Fractalkine Depresses Cardiomyocyte Contractility

BACKGROUND: Our laboratory reported that male mice with cardiomyocyte-selective knockout of the prostaglandin E(2) EP4 receptor sub-type (EP4 KO) exhibit reduced cardiac function. Gene array on left ventricles (LV) showed increased fractalkine, a chemokine implicated in heart failure. We therefore hypothesized that fractalkine is regulated by PGE(2) and contributes to depressed contractility via alterations in intracellular calcium.
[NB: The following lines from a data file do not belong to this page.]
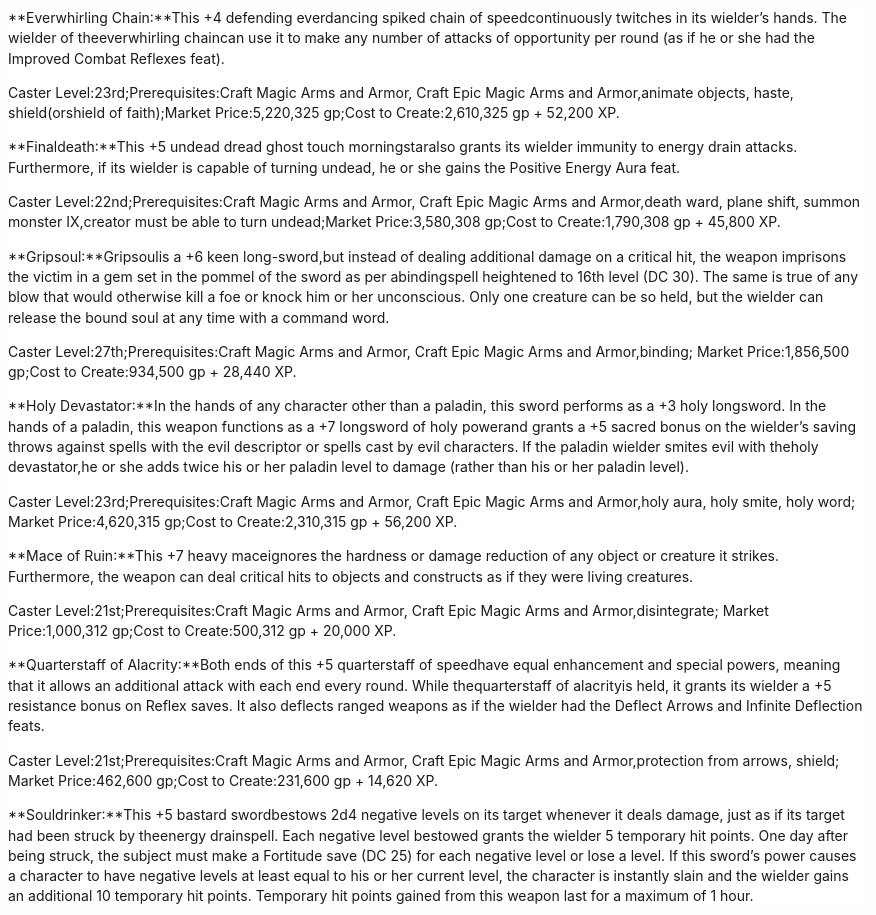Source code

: **Everwhirling 	Chain:**This 	+4 	defending everdancing spiked chain of speedcontinuously 	twitches in its wielder’s hands. The wielder of theeverwhirling 	chaincan 	use it to make any number of attacks of opportunity per round (as if 	he or she had the Improved Combat Reflexes feat).

Caster 	Level:23rd;Prerequisites:Craft 	Magic Arms and Armor, Craft Epic Magic Arms and Armor,animate 	objects, haste, shield(orshield 	of faith);Market 	Price:5,220,325 	gp;Cost 	to Create:2,610,325 	gp + 52,200 XP.

**Finaldeath:**This 	+5 	undead dread ghost touch morningstaralso 	grants its wielder immunity to energy drain attacks. Furthermore, if 	its wielder is capable of turning undead, he or she gains the 	Positive Energy Aura feat.

Caster 	Level:22nd;Prerequisites:Craft 	Magic Arms and Armor, Craft Epic Magic Arms and Armor,death 	ward, plane shift, summon monster IX,creator 	must be able to turn undead;Market 	Price:3,580,308 	gp;Cost 	to Create:1,790,308 	gp + 45,800 XP.

**Gripsoul:**Gripsoulis 	a +6 	keen long-sword,but 	instead of dealing additional damage on a critical hit, the weapon 	imprisons the victim in a gem set in the pommel of the sword as per 	abindingspell 	heightened to 16th level (DC 30). The same is true of any blow that 	would otherwise kill a foe or knock him or her unconscious. Only one 	creature can be so held, but the wielder can release the bound soul 	at any time with a command word.

Caster 	Level:27th;Prerequisites:Craft 	Magic Arms and Armor, Craft Epic Magic Arms and Armor,binding; 	Market Price:1,856,500 	gp;Cost 	to Create:934,500 	gp + 28,440 XP.

**Holy 	Devastator:**In 	the hands of any character other than a paladin, this sword performs 	as a +3 	holy longsword. 	In the hands of a paladin, this weapon functions as a +7 	longsword of holy powerand 	grants a +5 sacred bonus on the wielder’s saving throws against 	spells with the evil descriptor or spells cast by evil characters. 	If the paladin wielder smites evil with theholy 	devastator,he 	or she adds twice his or her paladin level to damage (rather than 	his or her paladin level).

Caster 	Level:23rd;Prerequisites:Craft 	Magic Arms and Armor, Craft Epic Magic Arms and Armor,holy 	aura, holy smite, holy word; Market Price:4,620,315 	gp;Cost 	to Create:2,310,315 	gp + 56,200 XP.

**Mace 	of Ruin:**This 	+7 	heavy maceignores 	the hardness or damage reduction of any object or creature it 	strikes. Furthermore, the weapon can deal critical hits to objects 	and constructs as if they were living creatures.

Caster 	Level:21st;Prerequisites:Craft 	Magic Arms and Armor, Craft Epic Magic Arms and Armor,disintegrate; 	Market Price:1,000,312 	gp;Cost 	to Create:500,312 	gp + 20,000 XP.

**Quarterstaff 	of Alacrity:**Both 	ends of this +5 	quarterstaff of speedhave 	equal enhancement and special powers, meaning that it allows an 	additional attack with each end every round. While thequarterstaff 	of alacrityis 	held, it grants its wielder a +5 resistance bonus on Reflex saves. 	It also deflects ranged weapons as if the wielder had the Deflect 	Arrows and Infinite Deflection feats.

Caster 	Level:21st;Prerequisites:Craft 	Magic Arms and Armor, Craft Epic Magic Arms and Armor,protection 	from arrows, shield; Market Price:462,600 	gp;Cost 	to Create:231,600 	gp + 14,620 XP.

**Souldrinker:**This 	+5 	bastard swordbestows 	2d4 negative levels on its target whenever it deals damage, just as 	if its target had been struck by theenergy 	drainspell. 	Each negative level bestowed grants the wielder 5 temporary hit 	points. One day after being struck, the subject must make a 	Fortitude save (DC 25) for each negative level or lose a level. If 	this sword’s power causes a character to have negative levels at 	least equal to his or her current level, the character is instantly 	slain and the wielder gains an additional 10 temporary hit points. 	Temporary hit points gained from this weapon last for a maximum of 1 	hour.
METHODS: Fractalkine was measured in LV of 28–32 week old male EP4 KO and wild type controls (WT) by ELISA and the effect of PGE(2) on fractalkine secretion was measured in cultured neonatal cardiomyocytes and fibroblasts. The effect of fractalkine on contractility and intracellular calcium was determined in Fura-2 AM-loaded, electrical field-paced cardiomyocytes. Cardiomyocytes (AVM) from male C57Bl/6 mice were treated with fractalkine and responses measured under basal conditions and after isoproterenol (Iso) stimulation. RESULTS: LV fractalkine was increased in EP4 KO mice but surprisingly, PGE(2) regulated fractalkine secretion only in fibroblasts. Fractalkine treatment of AVM decreased both the speed of contraction and relaxation under basal conditions and after Iso stimulation. Despite reducing contractility after Iso stimulation, fractalkine increased the Ca(2+) transient amplitude but decreased phosphorylation of cardiac troponin I, suggesting direct effects on the contractile machinery. CONCLUSIONS: Fractalkine depresses myocyte contractility by mechanisms downstream of intracellular calcium.